Yes, it's something I always wanted to do and you get a different perspective when living abroad. What did you do while in Norway? Would be good to hear about some of those places.
I worked with my dad installing and maintaining newspaper printing presses in Norway and Denmark. We drove from Harstad in the north down both Sweden and Norway many times. Odda is a nice little town if you get chance to visit with an old hydro plant turned museum just down the road. You get some great views on the drive in if you come over one of the mountain passes. We came in via Hardanger Fjell, in convoy with the plough in the last week of April. That's the area where the "Heroes of Telemark" hid out from the Nazis and is also where they filmed the battle of Hoth scenes from Star Wars. If you head into Telemark you can find the old hydro plant where the heavy water plant used to be, you can then follow the route of the railway down to Tinnsjøen and see the train ferries where one was sunk to keep the heavy water out of German hands. If you drive around like we did (rather than fly everywhere like the natives) you see lots more, the Stavekirke are great and I vividly recall coming down the E6 south of Salt Fjell and watching a stream become a raging torrent as it dropped 1000 metres towards I think Mo I Rana, what caught my eye was it's colour, it was like liquid Sapphire. Maybe it was the light coming off the snow and such like, not sure I'll ever know.

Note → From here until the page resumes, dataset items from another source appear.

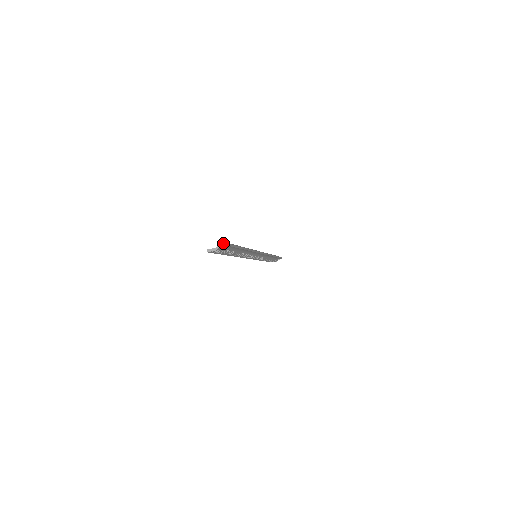
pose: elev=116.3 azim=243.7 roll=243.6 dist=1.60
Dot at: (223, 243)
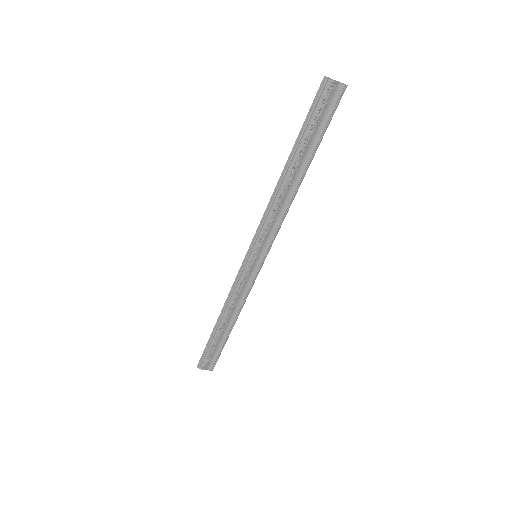
Dot at: (343, 83)
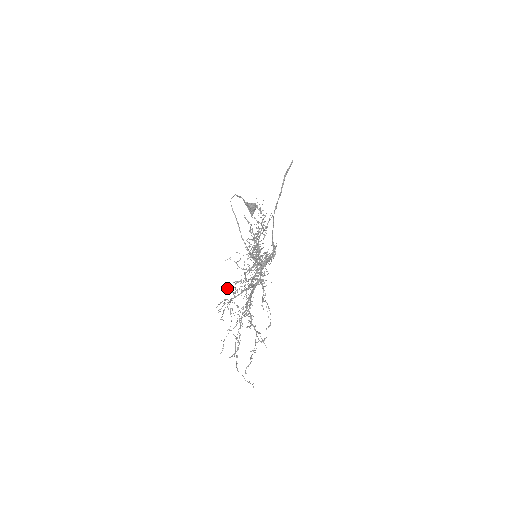
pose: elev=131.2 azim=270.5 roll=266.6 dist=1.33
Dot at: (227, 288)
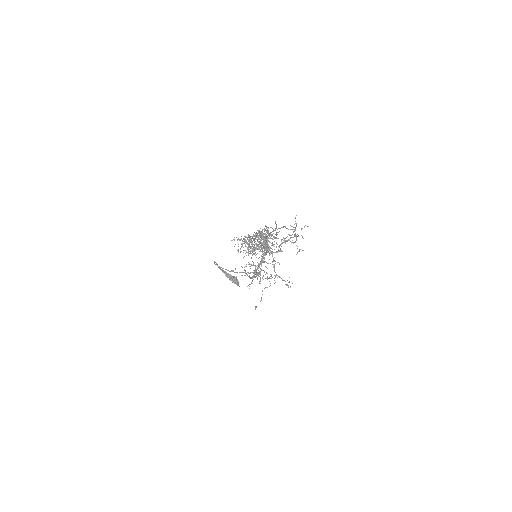
Dot at: (245, 237)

If you get far enough north you can visit the Adolfkanonen, the world's largest land based gun, built as part of the Atlantic wall in WWII. You can also visit the war grave in the nearby church where lay hundreds of POWs from the eastern front who build the gun emplacements. In fact if you've roamed that far north you will have passed along the Blodveien, a section of the E6 that along with the railway up to Bodo was built using slave labour by the Nazis. The bodies of many are still under the road and there are memorials all along the road side, some official and others carved by comrades of the fallen after it happened.
If you get up to Tromso (as far north as I made it) there's quite a few things to see, including The Polar Museum which has Roald Amundsen's ship on display as I recall. At that point north you're also at the focal point for the Aurora Borealis, head inland away from the city lights and if you're lucky you'll get quite a display.
That's just what I can recall off the cuff now, not even dented what's up there.